03-02-2014 09:45 AM - edited 03-02-2014 09:48 AM
Unsuspecting citizens who tried to speak with the FBI and Secret Service had their calls intercepted and recorded without the hacker having to lift a finger during the call.
These callers made the hacker’s work easy; they trusted and dialed a number provided on Google maps, rather than seeking out a listing on a government website.
Brian Seely, a network engineer and one-time Marine who has worked for tech companies like Microsoft and Avanade, used to get paid to spam Google Maps, according to Valleywag. He says he’s tried for years to shore up security gaps in the system by alerting Google engineers, but says he wasn’t taken seriously until he walked into a Secret Service office near his Seattle home Thursday.
While there, Seely says he got a notification on his phone that a call had just been intercepted: It was a Washington, D.C., police officer calling the Secret Service about an active investigation, according to Valleywag:
After that, Seely says, he got patted down, read his Miranda rights, and put in an interrogation room. Email correspondence with the Secret Service indicates that the special agent in charge called him a “hero” for bringing this major security flaw to light. They let him go after a few hours.
He claims that he faked the government listings, picking numbers with his own 425 area code so they would stand out, because Google ignored his pleas to fix long-standing flaws in the system.

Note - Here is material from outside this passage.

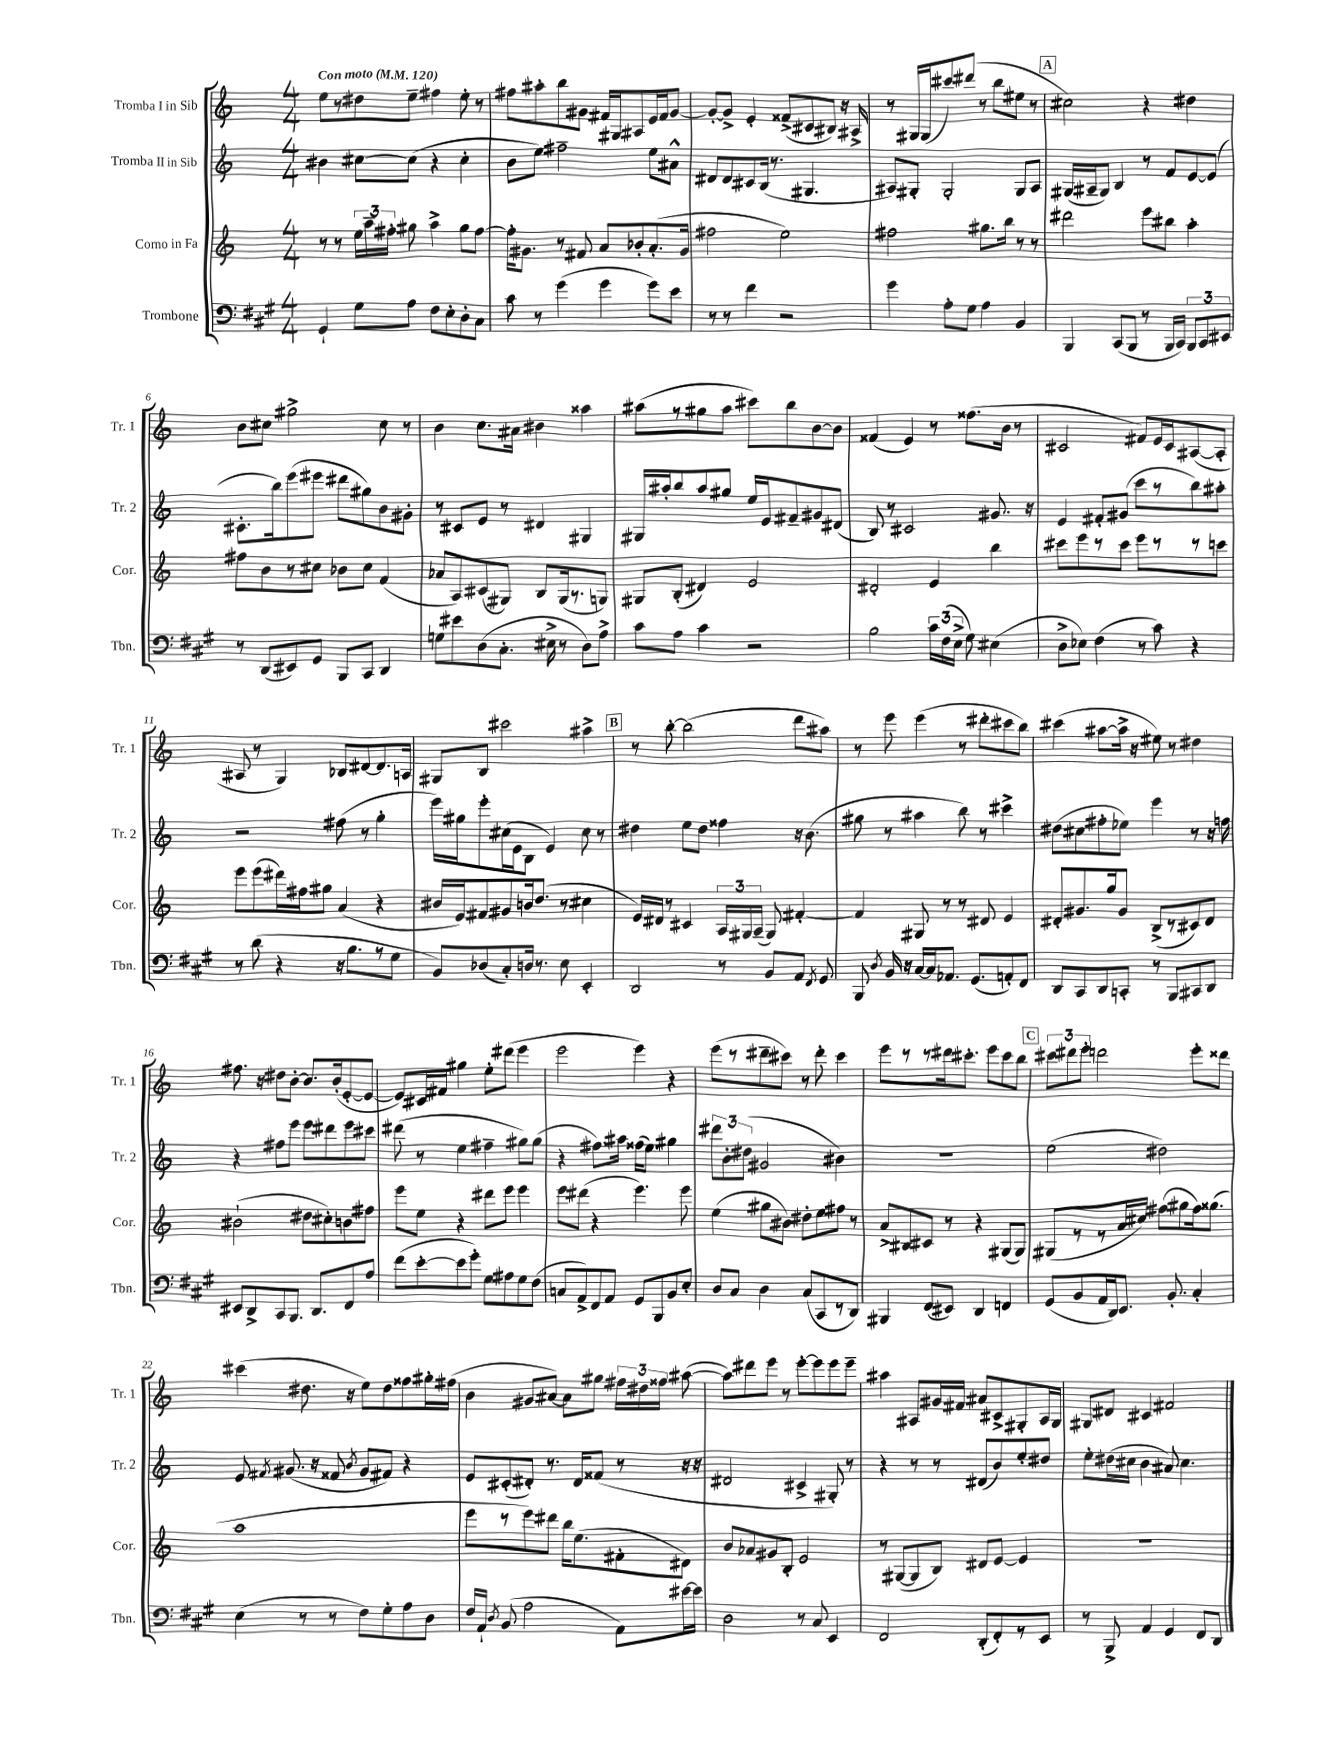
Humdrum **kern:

Seely said he took the fake numbers down after his conversations with the Secret Service.
After Seely’s fake numbers received the incoming calls, they were seamlessly forwarded to the real offices the callers were trying to reach. Only at that point did Seely’s program capture and record the audio transmission.

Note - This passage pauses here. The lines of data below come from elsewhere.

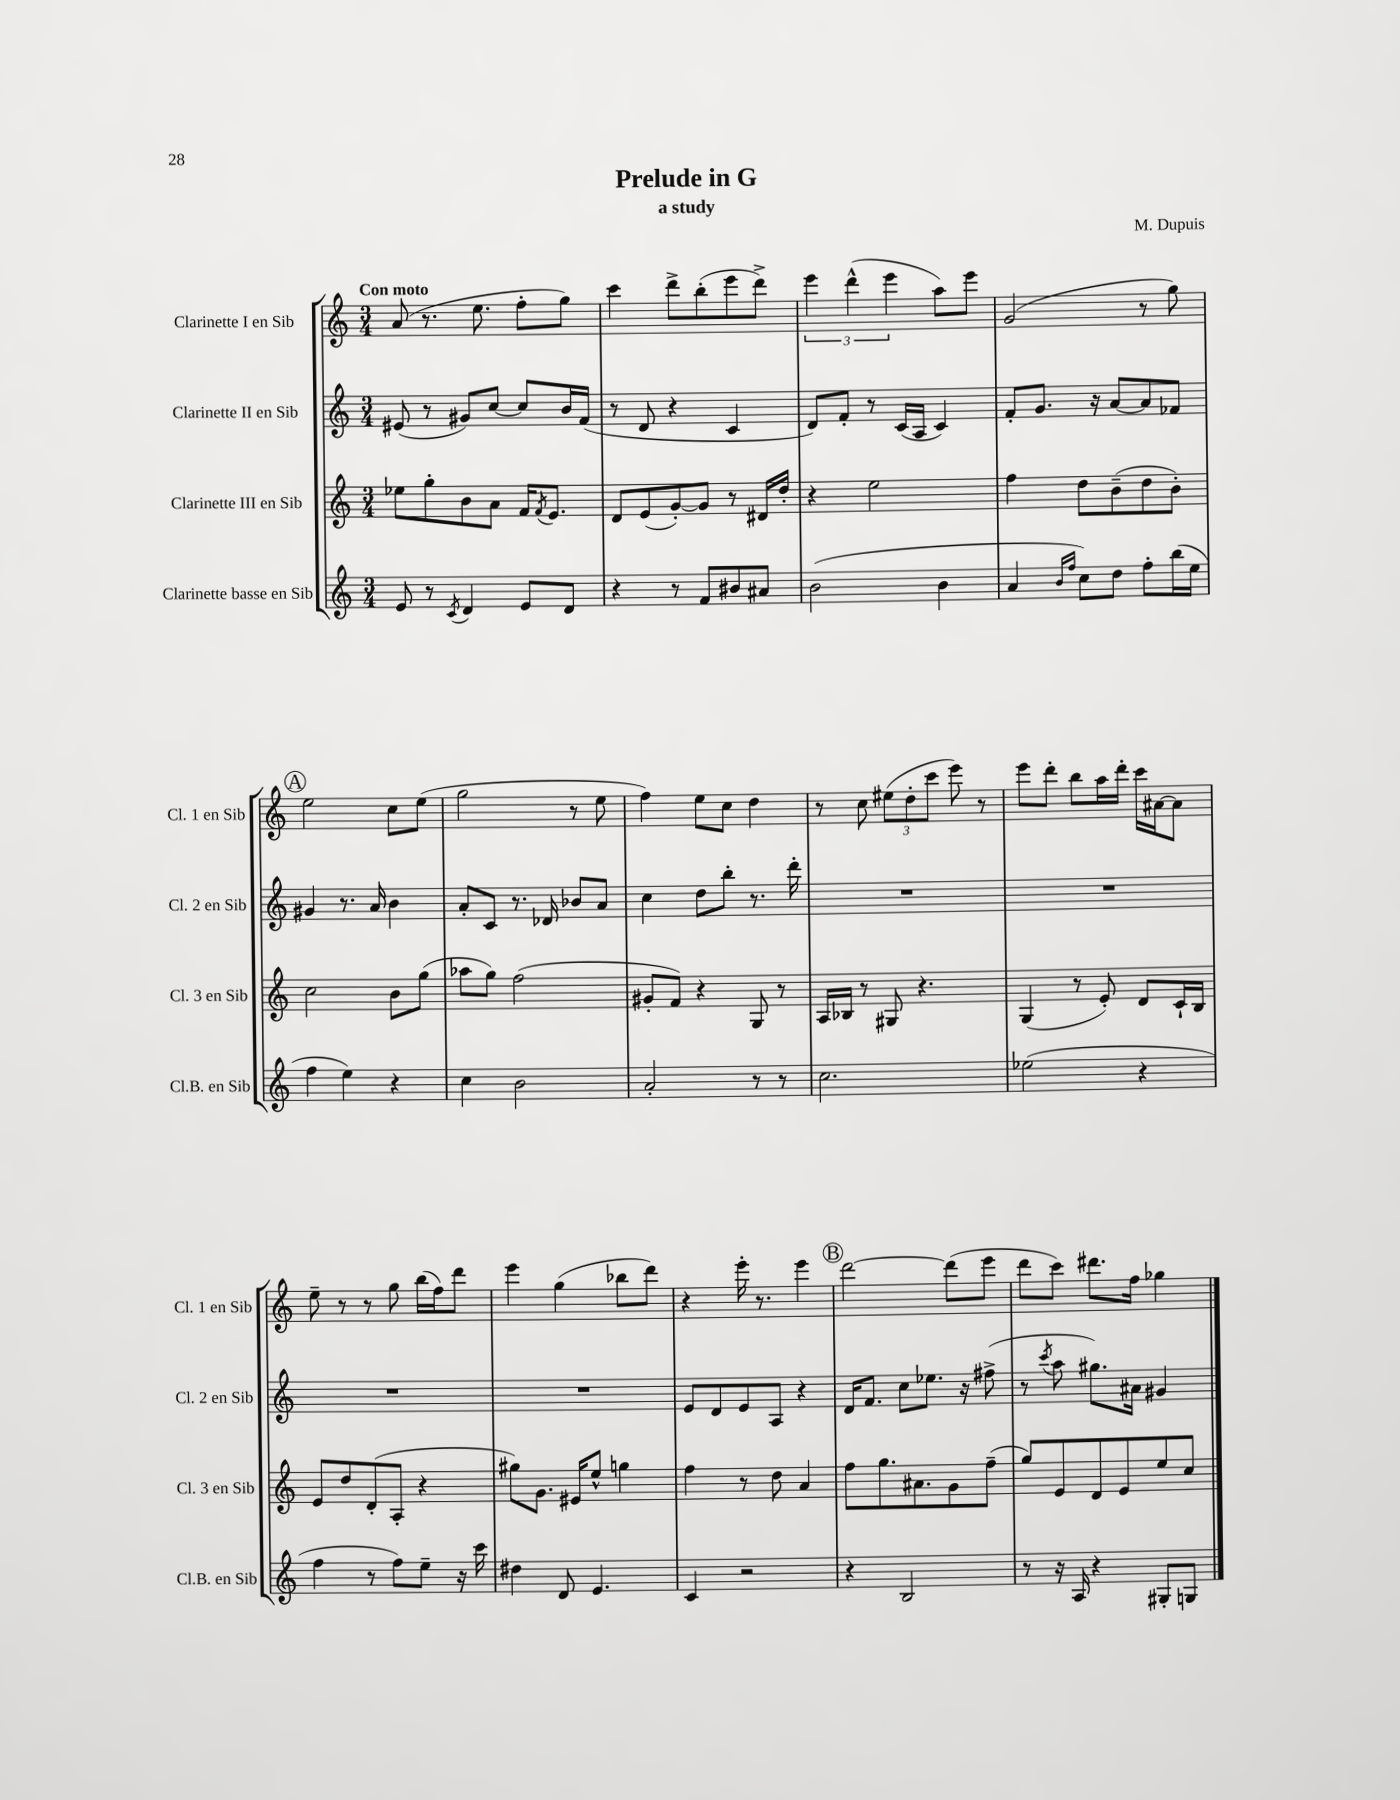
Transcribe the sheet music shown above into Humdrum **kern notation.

**kern	**kern	**kern	**kern
*staff4	*staff3	*staff2	*staff1
*clefG2	*clefG2	*clefG2	*clefG2
*k[]	*k[]	*k[]	*k[]
*M3/4	*M3/4	*M3/4	*M3/4
8e	8ee-	(8e#	(8a
8r	8gg'	8r	8.r
8qc	.	.	.
4d	8b	8g#)	.
.	.	.	8.ee
.	8a	[8cc	.
8e	16f	8cc]	8ff'
.	8qf	.	.
.	8.e	.	.
8d	.	16b	8gg)
.	.	(16f	.
=	=	=	=
4r	8d	8r	4ccc
.	(8e	8d	.
8r	[8g')	4r	8ddd^
8f	8g]	.	(8bb'
8b#	8r	4c	8eee
8a#	16d#	.	8ddd^)
.	16dd'	.	.
=	=	=	=
(2b	4r	8d)	6eee
.	.	8f'	.
.	.	.	(6ddd^^
.	2ee	8r	.
.	.	.	6eee
.	.	(16c	.
.	.	16A	.
4b	.	4c)	8aa)
.	.	.	8eee
=	=	=	=
4a	4ff	8f'	(2g
.	.	8.g	.
16qqb	.	.	.
16qqff	.	.	.
8cc)	8dd	.	.
.	.	16r	.
8dd	(8b~	[8a	.
8ff'	8dd	8a]	8r
(16bb	8b')	8f-	8gg)
16ee	.	.	.
=	=	=	=
4ff	2cc	4g#	2ee
4ee)	.	8.r	.
.	.	16a	.
4r	8b	4b	8cc
.	(8gg	.	(8ee
=	=	=	=
4cc	8aa-	8a'	2gg
.	8gg)	8c	.
2b	(2ff	8.r	.
.	.	16d-	.
.	.	8b-	8r
.	.	8a	8ee
=	=	=	=
2a'	8g#'	4cc	4ff)
.	8f)	.	.
.	4r	8dd	8ee
.	.	8bb'	8cc
8r	8G	8.r	4dd
8r	8r	.	.
.	.	16ddd'	.
=	=	=	=
2.cc	16A	2.r	8r
.	16B-	.	.
.	8r	.	8cc
.	8G#	.	(12ee#
.	.	.	12dd'
.	4.r	.	.
.	.	.	12ccc
.	.	.	8eee)
.	.	.	8r
=	=	=	=
(2ee-	(4G	2.r	8eee
.	.	.	8ddd'
.	8r	.	8bb
.	8e')	.	16aa
.	.	.	16ddd'
4r	8d	.	16ccc
.	.	.	[16a#
.	16c`	.	8a#]
.	16B	.	.
=	=	=	=
4ff	8e	2.r	8ee~
.	8dd	.	8r
8r	(8d'	.	8r
8ff)	8A'	.	8gg
8ee~	4r	.	(16bb
.	.	.	16ff)
16r	.	.	8ddd
16ccc	.	.	.
=	=	=	=
4dd#	8gg#)	2.r	4eee
.	8.g	.	.
8d	.	.	(4gg
.	16e#	.	.
4.e	8ee^^	.	.
.	4gg	.	8bb-
.	.	.	8ddd)
=	=	=	=
4c	4ff	8e	4r
.	.	8d	.
2r	8r	8e	16eee'
.	.	.	8.r
.	8dd	8A	.
.	4a	4r	4eee
=	=	=	=
4r	8ff	16d	[2ddd
.	.	8.f	.
.	8.gg	.	.
2B	.	8cc	.
.	8.a#	.	.
.	.	8.ee-	.
.	8g	.	(8ddd]
.	.	16r	.
.	(8ff~	(8ff#^	8eee
=	=	=	=
8r	8gg)	8r	8ddd
.	.	8qccc	.
16r	8e	8aa	8ccc)
16A	.	.	.
4r	8d	8.gg#)	8.ddd#
.	8e	.	.
.	.	16a#	16ff
8G#'	8ee	4g#	4gg-
8G	8cc	.	.
==	==	==	==
*-	*-	*-	*-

But this is just one hacker who has come forward to point out the flaw. Seely told Gizmodo there are thousands of trolls using Google Maps to create fake listings for pranks or jokes, and more seriously, for scam businesses who want to divert Internet searches to their high-priced services.
03-02-2014 10:43 AM
Now that is a great one re. the 'look before you leap' warning...why oh why don't people stop and think before they blindly click...LOL
Webroot SecureAnywhere Complete Beta Tester v188.8.131.52...+ VoodooShield v2.31l Beta....working together as the NEW perfect combination! And backed up by AX Time Machine v2.0
03-03-2014 09:53 AM
That one is pretty funny. Especially since it can take a long time for Google to respond to update requests for changes to those entries.